*** Opening of Given text ***

Sunday, 28 July 2013

NBN: Is the Turnbull "No Disruption" promise "an outright lie" by his definition?

Central to the Turnbull Node Plan is a very strong promise of "no disruption" and "no disturbance" at the user premises. This can be read in two senses, "no disruption" to the user communications services and "no disturbance" to the physical environment.

Turnbull has repeatedly said on the public record, Labor is "telling lies about our policy and indeed about their own". He has responded to the Labor claim in flyers "connection to the (current) NBN is free" is "an outright lie", "Now that is a lie" and in a recent local radio interview "outrageously false and terribly misleading". His justification is that some, not all Retailers charge customers an account setup fee, unrelated to any NBN Co fee or charge. It is a very pedantic and legalistic reading of an intentionally short and general flyer.

Turnbull has now set a very high bar, for others and himself. How do the central claims of the Turnbull Node Plan stack up against their own test?

*** Close of Given text ***
*** Opening of Listed entries ***

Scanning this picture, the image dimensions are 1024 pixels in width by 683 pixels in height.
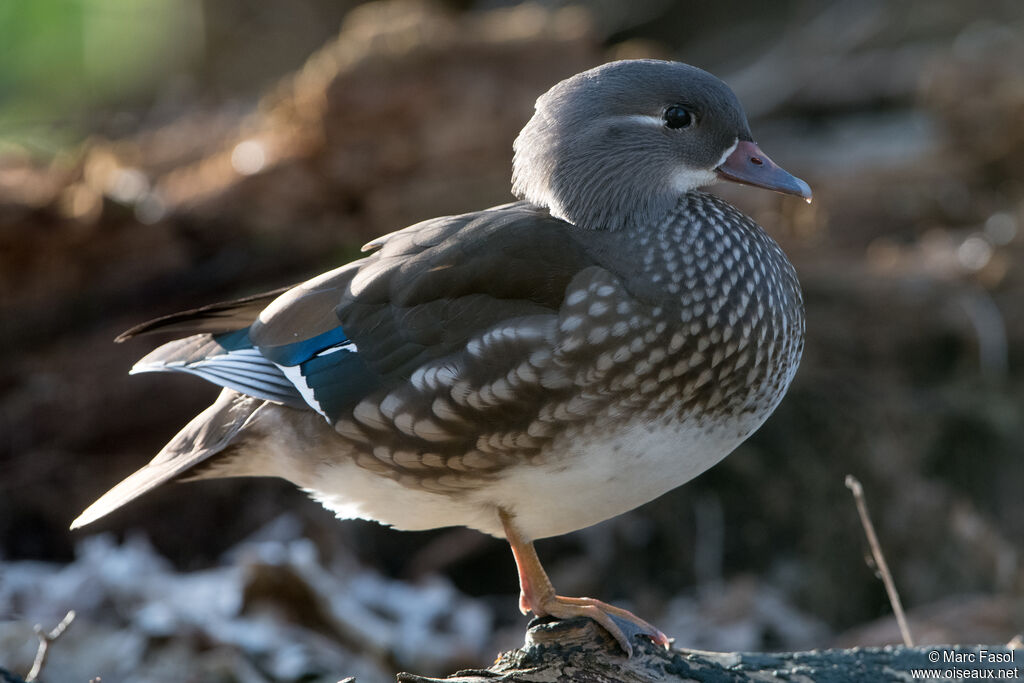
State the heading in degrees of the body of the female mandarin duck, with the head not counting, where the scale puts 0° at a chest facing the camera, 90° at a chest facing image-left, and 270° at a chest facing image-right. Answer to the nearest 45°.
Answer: approximately 270°
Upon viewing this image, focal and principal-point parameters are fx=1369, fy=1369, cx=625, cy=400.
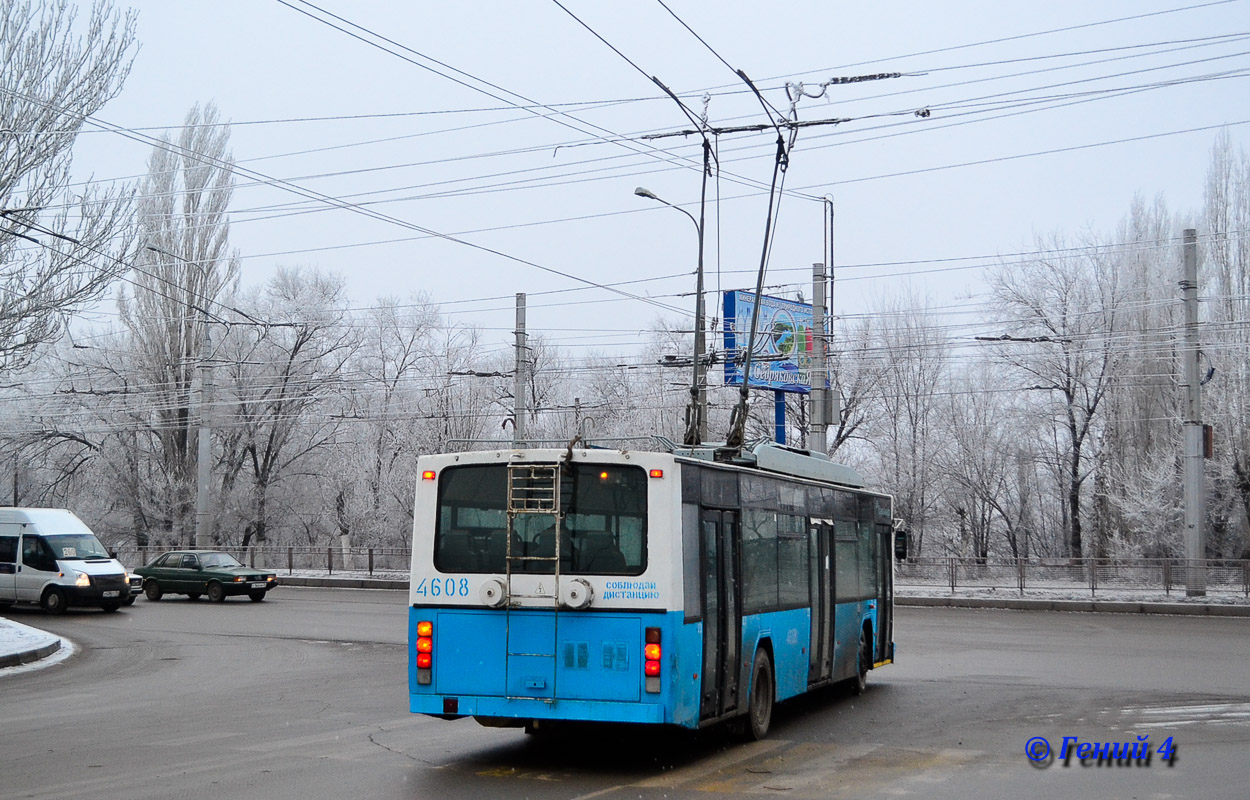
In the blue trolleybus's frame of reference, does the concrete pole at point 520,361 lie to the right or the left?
on its left

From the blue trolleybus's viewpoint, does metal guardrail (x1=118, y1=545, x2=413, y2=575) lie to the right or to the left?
on its left

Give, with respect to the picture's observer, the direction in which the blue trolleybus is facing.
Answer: facing away from the viewer and to the right of the viewer

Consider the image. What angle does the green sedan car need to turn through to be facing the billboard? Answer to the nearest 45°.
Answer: approximately 45° to its left

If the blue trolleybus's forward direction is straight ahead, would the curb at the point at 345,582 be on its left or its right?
on its left

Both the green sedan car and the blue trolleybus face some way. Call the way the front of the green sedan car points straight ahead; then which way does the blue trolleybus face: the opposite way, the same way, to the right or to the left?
to the left

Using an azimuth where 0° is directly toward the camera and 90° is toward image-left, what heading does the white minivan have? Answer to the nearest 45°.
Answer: approximately 315°
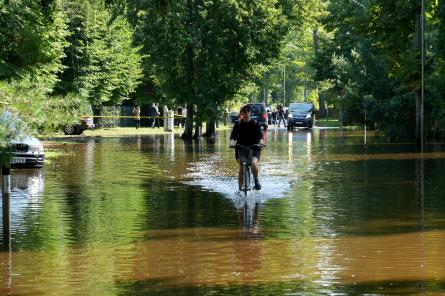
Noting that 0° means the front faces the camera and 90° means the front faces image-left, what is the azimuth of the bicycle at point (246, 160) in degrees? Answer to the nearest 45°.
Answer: approximately 0°

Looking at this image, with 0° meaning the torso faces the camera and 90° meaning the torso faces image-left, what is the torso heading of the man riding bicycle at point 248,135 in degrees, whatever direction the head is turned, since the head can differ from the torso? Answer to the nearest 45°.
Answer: approximately 0°

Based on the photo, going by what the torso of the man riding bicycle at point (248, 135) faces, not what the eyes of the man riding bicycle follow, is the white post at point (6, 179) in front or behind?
in front
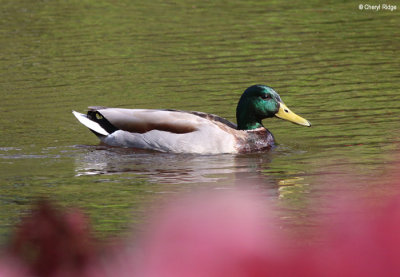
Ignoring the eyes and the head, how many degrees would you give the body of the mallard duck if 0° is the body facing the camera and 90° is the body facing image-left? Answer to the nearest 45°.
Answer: approximately 270°
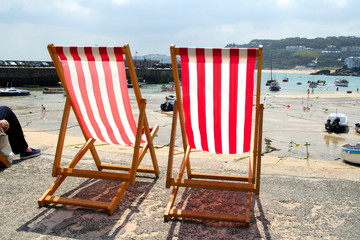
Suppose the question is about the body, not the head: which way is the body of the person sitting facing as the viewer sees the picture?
to the viewer's right

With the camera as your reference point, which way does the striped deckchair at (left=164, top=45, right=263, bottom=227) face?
facing away from the viewer

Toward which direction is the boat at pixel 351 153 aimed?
to the viewer's left

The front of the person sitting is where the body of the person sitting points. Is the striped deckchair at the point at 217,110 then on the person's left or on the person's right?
on the person's right

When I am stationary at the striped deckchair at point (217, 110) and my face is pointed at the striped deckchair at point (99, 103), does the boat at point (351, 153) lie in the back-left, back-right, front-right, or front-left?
back-right

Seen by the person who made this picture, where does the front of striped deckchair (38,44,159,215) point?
facing away from the viewer and to the right of the viewer

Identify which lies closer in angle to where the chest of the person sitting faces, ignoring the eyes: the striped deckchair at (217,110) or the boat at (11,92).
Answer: the striped deckchair

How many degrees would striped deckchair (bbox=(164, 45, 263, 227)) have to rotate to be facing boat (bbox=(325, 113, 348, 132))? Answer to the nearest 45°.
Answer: approximately 45° to its right
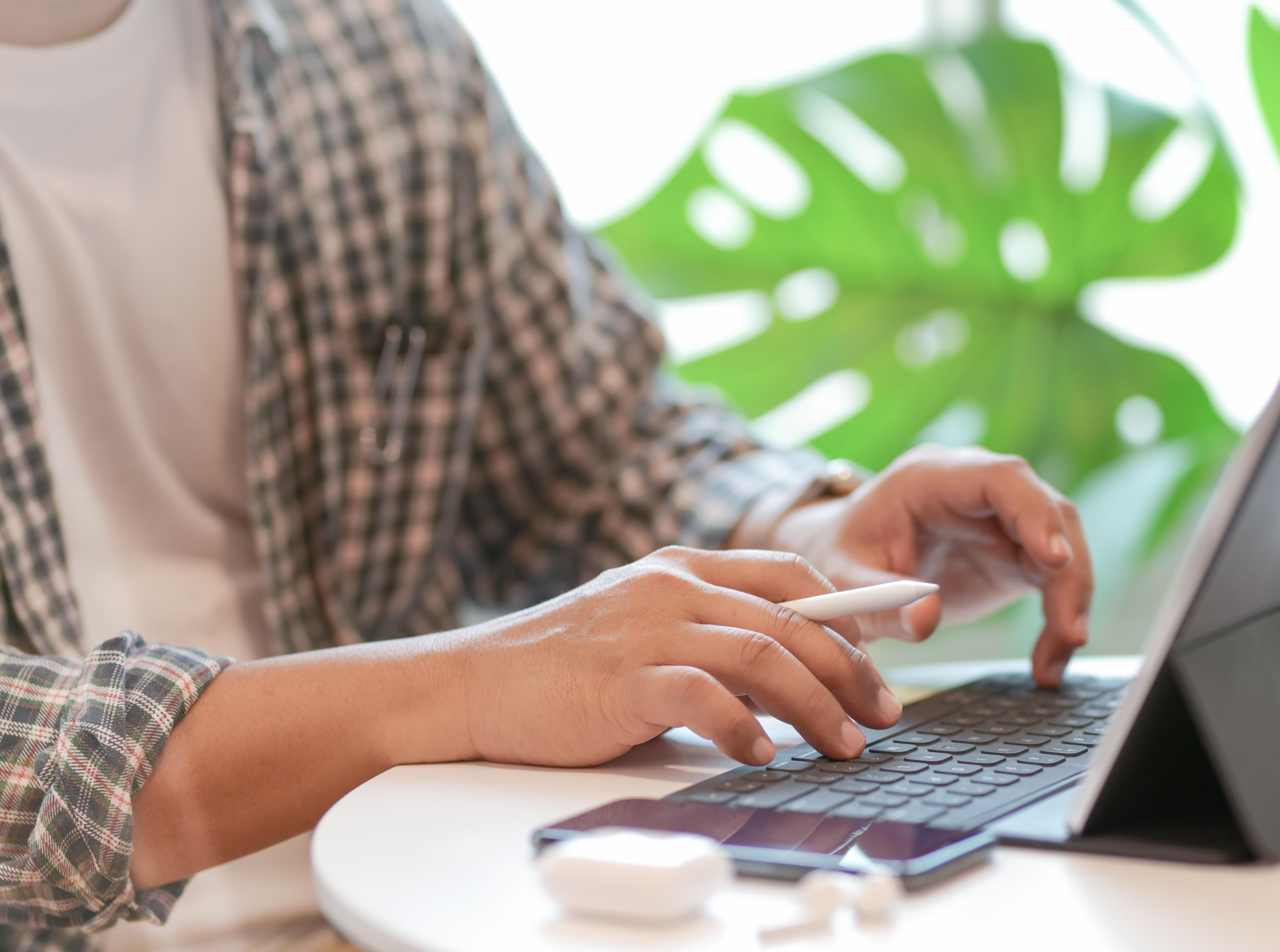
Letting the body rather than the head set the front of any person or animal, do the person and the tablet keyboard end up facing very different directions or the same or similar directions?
very different directions

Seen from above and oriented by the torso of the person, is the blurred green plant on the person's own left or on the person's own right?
on the person's own left

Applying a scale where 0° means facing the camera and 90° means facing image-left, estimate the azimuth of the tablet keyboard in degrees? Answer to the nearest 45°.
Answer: approximately 135°

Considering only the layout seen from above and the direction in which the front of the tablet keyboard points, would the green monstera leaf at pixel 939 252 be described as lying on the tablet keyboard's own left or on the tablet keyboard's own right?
on the tablet keyboard's own right

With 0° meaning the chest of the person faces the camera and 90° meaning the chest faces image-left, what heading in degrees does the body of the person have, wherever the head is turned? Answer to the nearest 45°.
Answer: approximately 315°
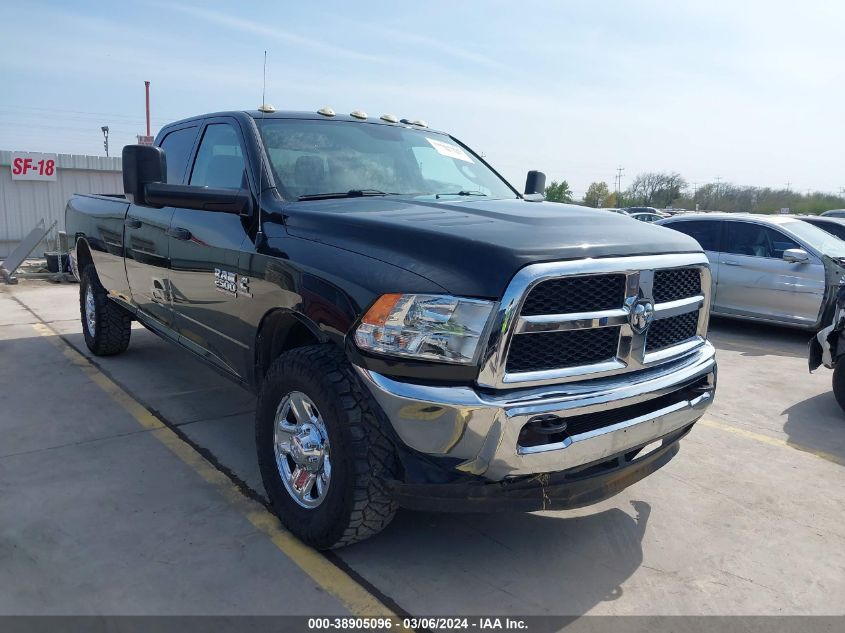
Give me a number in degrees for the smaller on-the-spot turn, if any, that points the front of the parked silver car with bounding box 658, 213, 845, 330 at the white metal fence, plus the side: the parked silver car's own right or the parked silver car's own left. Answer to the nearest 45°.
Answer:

*** Close of Listed entries ***

◆ Set of tasks ◆
[1] Set down verbatim the part of the post on Turnbull's NBN plan that opens with the words containing "NBN: Is the" and closes with "and general flyer.".
[2] Supply the next part of the post on Turnbull's NBN plan, picking up after its final sentence.

◆ Answers to each task ◆
[1]
NBN: Is the Turnbull "No Disruption" promise "an outright lie" by his definition?

Central to the Turnbull Node Plan is a very strong promise of "no disruption" and "no disturbance" at the user premises. This can be read in two senses, "no disruption" to the user communications services and "no disturbance" to the physical environment.

Turnbull has repeatedly said on the public record, Labor is "telling lies about our policy and indeed about their own". He has responded to the Labor claim in flyers "connection to the (current) NBN is free" is "an outright lie", "Now that is a lie" and in a recent local radio interview "outrageously false and terribly misleading". His justification is that some, not all Retailers charge customers an account setup fee, unrelated to any NBN Co fee or charge. It is a very pedantic and legalistic reading of an intentionally short and general flyer.

[2]
In early FTTN Broadband proposals, Telstra entertained the idea of "no disruption" cutover from all Exchange based services to a Node. This was possible because there was only one Telephone Switching Network and a single ADSL network. Telstra, as the sole network operator had a very good chance of having correct and up-to-date data on all active services at an Exchange MDF [Main Distribution Frame] and a good, but not perfect, mapping of all pillar connections.

Since 2005, and the wide-spread and increasing use of ULLS (Unbundled Local Loop Service), the situation is much more complex and anecdotal evidence suggests above 30% error rates in the various Fixed Line databases. There are now six of more independent Telephone Switching Networks in Australia and many more DSLAM networks fuelled by the extensive take-up of ADSL2. None of these Networks need be interconnected more than that required for Number Portability.

Again, there's extensive anecdotal evidence that in the new multi-contractor maintenance environment, field records are in disarray. I've written previously on the need for multiple Database Audits by any FTTN implementor, because there is a constant stream of service changes, including numbers, MDF/Cable connections and especially Pillar connections.

Applying Turnbull's "outright lie" test, can all existing phone and ADSL services be migrated with absolutely no errors or disruption in any form to any customers.

The Turnbull test is NOT ONE ERROR, so the answer is a resounding NO!
It isn't possible without freezing all services for the entire duration of the project.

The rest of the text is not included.